(TASK INPUT begins)

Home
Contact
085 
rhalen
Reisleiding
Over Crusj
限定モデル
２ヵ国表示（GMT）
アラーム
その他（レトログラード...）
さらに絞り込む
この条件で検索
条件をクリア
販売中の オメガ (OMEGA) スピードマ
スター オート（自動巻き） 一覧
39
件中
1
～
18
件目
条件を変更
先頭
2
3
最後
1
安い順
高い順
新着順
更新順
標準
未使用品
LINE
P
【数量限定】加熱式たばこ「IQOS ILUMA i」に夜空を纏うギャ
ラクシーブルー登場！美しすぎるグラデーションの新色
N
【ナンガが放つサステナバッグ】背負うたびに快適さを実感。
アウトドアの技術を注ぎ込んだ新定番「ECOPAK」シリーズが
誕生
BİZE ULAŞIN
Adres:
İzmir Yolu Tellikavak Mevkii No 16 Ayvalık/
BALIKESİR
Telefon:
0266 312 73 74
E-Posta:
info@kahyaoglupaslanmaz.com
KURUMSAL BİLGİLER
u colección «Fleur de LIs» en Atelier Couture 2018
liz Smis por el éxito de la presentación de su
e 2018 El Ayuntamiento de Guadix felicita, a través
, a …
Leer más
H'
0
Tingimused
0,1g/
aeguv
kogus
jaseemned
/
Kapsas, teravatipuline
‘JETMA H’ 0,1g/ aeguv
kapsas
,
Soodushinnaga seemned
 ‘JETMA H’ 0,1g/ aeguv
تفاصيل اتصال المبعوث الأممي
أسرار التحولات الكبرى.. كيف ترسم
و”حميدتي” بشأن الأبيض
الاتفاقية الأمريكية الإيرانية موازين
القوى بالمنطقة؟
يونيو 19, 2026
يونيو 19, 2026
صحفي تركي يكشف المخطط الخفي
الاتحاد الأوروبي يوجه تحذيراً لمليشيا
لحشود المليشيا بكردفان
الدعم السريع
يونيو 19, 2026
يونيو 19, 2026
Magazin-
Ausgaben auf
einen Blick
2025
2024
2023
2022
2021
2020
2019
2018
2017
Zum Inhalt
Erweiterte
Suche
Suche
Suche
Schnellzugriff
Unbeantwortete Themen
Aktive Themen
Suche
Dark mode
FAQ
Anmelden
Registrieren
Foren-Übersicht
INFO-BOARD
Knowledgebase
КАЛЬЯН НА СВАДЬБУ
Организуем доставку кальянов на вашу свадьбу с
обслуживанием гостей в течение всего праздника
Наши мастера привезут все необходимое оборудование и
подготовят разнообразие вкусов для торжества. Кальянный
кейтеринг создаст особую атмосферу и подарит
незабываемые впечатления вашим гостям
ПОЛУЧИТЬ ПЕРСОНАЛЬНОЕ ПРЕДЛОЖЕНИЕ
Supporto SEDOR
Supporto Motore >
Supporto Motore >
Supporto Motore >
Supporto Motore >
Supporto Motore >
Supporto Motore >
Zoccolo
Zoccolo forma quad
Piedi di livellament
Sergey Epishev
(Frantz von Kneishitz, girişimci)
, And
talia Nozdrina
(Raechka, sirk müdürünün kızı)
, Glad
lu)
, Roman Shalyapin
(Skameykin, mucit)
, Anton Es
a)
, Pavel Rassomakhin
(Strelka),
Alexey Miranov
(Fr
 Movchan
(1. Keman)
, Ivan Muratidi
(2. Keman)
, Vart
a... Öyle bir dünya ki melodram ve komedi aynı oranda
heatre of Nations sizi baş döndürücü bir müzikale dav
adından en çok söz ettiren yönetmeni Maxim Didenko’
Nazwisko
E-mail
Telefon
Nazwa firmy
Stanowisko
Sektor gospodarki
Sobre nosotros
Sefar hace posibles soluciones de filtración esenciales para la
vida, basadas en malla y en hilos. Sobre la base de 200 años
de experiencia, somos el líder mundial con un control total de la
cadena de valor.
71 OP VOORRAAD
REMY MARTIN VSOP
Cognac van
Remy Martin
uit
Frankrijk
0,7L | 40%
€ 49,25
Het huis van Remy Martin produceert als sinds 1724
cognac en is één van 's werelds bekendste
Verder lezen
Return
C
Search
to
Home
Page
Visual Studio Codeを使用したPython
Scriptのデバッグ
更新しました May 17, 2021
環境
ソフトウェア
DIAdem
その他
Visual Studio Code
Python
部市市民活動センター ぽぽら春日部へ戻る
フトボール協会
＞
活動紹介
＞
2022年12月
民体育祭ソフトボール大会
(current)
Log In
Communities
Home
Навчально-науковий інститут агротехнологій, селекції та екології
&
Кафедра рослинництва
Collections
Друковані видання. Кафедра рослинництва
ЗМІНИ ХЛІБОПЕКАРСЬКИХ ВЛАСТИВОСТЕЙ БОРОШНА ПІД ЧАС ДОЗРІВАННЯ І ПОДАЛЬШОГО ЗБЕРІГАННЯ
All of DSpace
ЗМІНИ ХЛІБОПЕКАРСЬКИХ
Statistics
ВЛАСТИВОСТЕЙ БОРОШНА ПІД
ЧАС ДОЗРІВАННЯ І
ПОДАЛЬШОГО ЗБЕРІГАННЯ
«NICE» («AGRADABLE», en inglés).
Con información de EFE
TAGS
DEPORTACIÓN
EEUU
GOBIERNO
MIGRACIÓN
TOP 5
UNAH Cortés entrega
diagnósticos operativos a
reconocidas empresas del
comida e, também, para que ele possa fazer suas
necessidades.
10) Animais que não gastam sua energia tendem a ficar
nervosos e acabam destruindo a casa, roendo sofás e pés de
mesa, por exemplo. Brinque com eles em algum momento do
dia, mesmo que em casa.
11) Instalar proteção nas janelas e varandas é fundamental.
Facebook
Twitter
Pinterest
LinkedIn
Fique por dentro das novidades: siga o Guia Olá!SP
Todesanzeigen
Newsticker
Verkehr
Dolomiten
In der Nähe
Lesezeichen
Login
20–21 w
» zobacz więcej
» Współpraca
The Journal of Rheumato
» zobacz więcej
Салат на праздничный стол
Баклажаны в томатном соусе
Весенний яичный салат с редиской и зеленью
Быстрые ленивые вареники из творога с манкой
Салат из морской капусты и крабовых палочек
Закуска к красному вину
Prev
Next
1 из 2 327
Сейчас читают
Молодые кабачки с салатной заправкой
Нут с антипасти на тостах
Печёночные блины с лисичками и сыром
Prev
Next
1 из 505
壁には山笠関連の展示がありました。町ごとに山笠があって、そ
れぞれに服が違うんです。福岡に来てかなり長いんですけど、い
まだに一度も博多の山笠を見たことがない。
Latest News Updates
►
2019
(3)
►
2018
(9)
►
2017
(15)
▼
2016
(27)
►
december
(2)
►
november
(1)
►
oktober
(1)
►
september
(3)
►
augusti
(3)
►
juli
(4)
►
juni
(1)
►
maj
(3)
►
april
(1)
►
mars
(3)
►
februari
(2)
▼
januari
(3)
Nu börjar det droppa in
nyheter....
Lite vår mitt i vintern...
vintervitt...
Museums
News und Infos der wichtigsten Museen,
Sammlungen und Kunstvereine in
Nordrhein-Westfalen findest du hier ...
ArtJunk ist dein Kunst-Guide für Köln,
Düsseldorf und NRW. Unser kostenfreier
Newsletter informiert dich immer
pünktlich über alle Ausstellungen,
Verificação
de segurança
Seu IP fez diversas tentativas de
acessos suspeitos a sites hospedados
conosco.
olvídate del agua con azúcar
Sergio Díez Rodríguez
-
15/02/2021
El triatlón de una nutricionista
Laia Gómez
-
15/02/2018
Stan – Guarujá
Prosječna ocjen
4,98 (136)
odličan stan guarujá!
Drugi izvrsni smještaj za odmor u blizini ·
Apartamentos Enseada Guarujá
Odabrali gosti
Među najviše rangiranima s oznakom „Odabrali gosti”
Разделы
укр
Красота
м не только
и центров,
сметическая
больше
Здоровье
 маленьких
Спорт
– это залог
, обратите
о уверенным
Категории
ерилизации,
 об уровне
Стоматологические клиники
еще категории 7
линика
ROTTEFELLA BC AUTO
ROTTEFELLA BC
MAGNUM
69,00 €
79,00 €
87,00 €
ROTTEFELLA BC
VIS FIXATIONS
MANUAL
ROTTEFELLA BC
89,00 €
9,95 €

(TASK INPUT ends)

■ **WHAT THE TASK REQUIRES**
Using the entries above, return each line that includes the word "Visual".

■ **WRITTEN SOLUTION**
Visual Studio Codeを使用したPython
Visual Studio Code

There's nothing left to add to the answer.